While not necessarily squarely on point to all ELS Blog readers, a general discussion of social science ethics, re-ignited recently by an incident/study involving political scientists at Stanford and Dartmouth (for a description, click here) remains germane to many ELS scholars as well. In a recent post Andrew Gelman (Columbia--statistics) discusses suggestions by Macartan Humphreys (Columbia--Poli Sci) on how to think through the ethical dimensions incident to social science research in the field.
Yanna Krupnikov (Stony Brook-Poli Sci) and Adam Seth Levine’s (Cornell-Govt) article, “Cross-Sample Comparisons and External Validity,” offers an interesting (and empirically welcome) contribution to the ongoing debate regarding the use of convenience samples drawn from MTurk.
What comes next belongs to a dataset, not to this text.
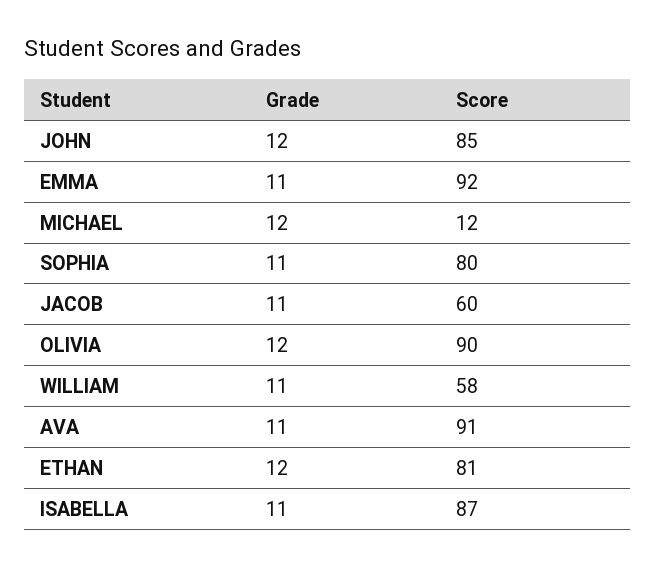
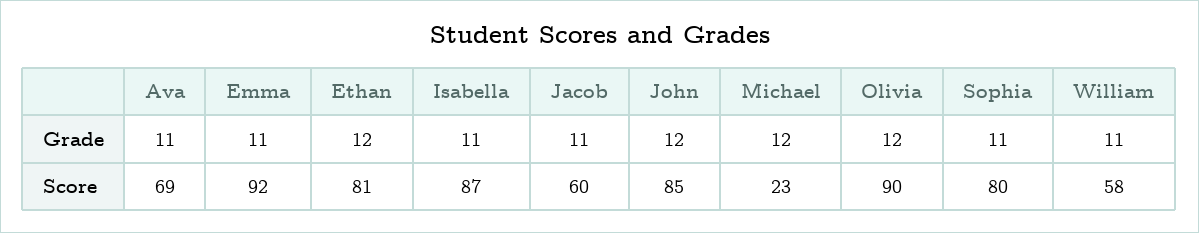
Score, MICHAEL: 12 -> 23
Score, AVA: 91 -> 69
The takeaway, at least in part, is as the authors note in their conclusion: “Our results do serve to sound a note of caution when using MTurk to produce generalizable results for all but the simplest experimental designs.”
In an interesting review essay, Andrew Gelman (Columbia) discusses the all-important move from describing what to assessing what if or why. Obviously, inference is more complex than description. Gelman considers two broad classes of inferential questions. One involves "forward causal inference." That is, what might happen if we do X? A second is "reverse causal inference," or what causes Y? Equally interesting are Gelman's thoughts on what characterizes persuasive inferential claims.
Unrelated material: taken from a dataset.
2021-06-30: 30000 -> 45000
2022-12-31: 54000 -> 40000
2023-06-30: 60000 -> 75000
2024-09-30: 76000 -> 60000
“The most compelling causal studies have (i) a simple structure that you can see through to the data and the phenomenon under study, (ii) no obvious plausible source of major bias, (iii) serious efforts to detect plausible biases, efforts that have come to naught, and (iv) insensitivity to small and moderate biases (see, e.g., Greenland 2005). Two large unresolved problems are, first, how to best achieve these four steps in practice and, second, what sorts of causal claims to make in settings where we are not able to satisfy these conditions.”
A recent post on the Stata list involving law-related data (here, patent litigation) struggles with selection-effect questions. Those familiar with law- and litigation-related data understand why selection issues are almost always present in litigation data. (And those unfamiliar with law too often do not.)
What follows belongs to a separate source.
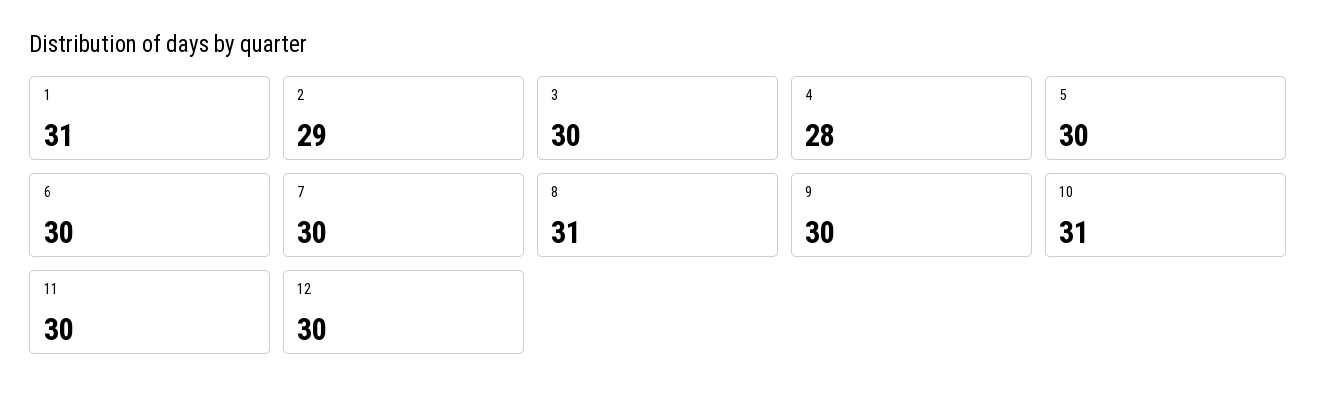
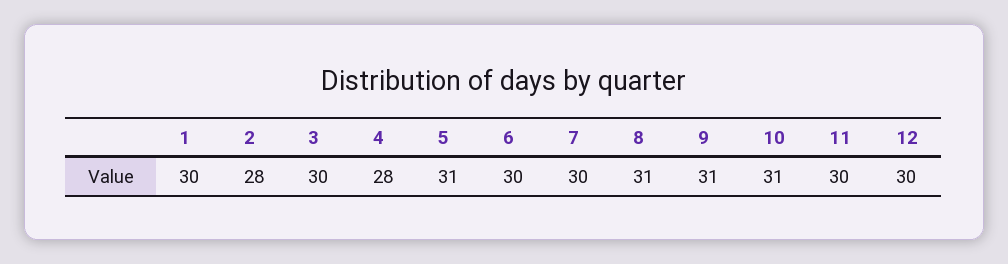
1: 31 -> 30
2: 29 -> 28
5: 30 -> 31
9: 30 -> 31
Stata graphics can be complex and frustrating. One small point, common in legal research, involves graphics options for categorical variables. A recent listserv discussion isolates the question and includes a solution with helpful instructions (here). (Please note that the preferred solution requires a user-installed package ("catplot").)
An interesting thread, stimulated by a manuscript reviewer's confusion with a paper's conflating "correlation" with the slope in a regression estimation. The posted question prompted a very helpful response that, among other things, deftly explains ANOVA's presence in standard regression output.
"Analysis of variance (ANOVA) is just a technique comparing the variance explained by the model versus the variance not explained by the model. Since regression models have both the explained and unexplained component, it's natural that ANOVA can be applied to them. In many software packages, ANOVA results are routinely reported with linear regression."